I have 9183 posts and 1827 likes currently you see, so if I lose any of them then I'll be suing Shaun! 


EDIT: Oh 1828 likes, thanks Mickle!

Edit... Oh I can see this being a pain!  .... its at 1831 now anyway.


----------



## Shaun (28 Nov 2012)

Don't worry ... it was a temporary blip. 

When Jazloc's account was accidentally closed all the likes and post counts were deducted for anyone who'd posted in one of his threads; when his account was reinstated so were all the likes and posts. 

However, because the software only adjusts the counts on a timed cycle, the change wasn't _immediately_ visible.

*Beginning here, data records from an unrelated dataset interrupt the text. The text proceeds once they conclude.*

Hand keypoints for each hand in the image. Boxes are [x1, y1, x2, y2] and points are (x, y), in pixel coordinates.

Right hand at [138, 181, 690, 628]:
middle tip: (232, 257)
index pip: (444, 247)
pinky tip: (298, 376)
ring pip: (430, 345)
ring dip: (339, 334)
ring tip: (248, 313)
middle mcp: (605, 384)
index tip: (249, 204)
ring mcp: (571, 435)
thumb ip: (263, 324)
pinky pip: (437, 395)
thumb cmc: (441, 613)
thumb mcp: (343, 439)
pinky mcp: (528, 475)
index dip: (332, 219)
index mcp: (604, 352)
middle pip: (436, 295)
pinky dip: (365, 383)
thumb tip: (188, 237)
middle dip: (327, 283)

Should all be back to normal now.


----------



## Mad Doug Biker (28 Nov 2012)

9201 posts and 1834 likes..... I'm sure I'll get at least 2000 likes at least


----------



## Mad Doug Biker (28 Nov 2012)

1838 likes now, thanks Rockaay!!


----------



## Mad Doug Biker (28 Nov 2012)

......1843, its fair whizzin' up and I don't even see all of the posts responsible!


----------



## Nihal (28 Nov 2012)

Mad Doug Biker said:


> To be fair, he does have a point though Nihal


----------



## Mad Doug Biker (28 Nov 2012)

Nihal said:


>



Oh come here, we don't mean it really!




..... Well, at least I think we don't.


----------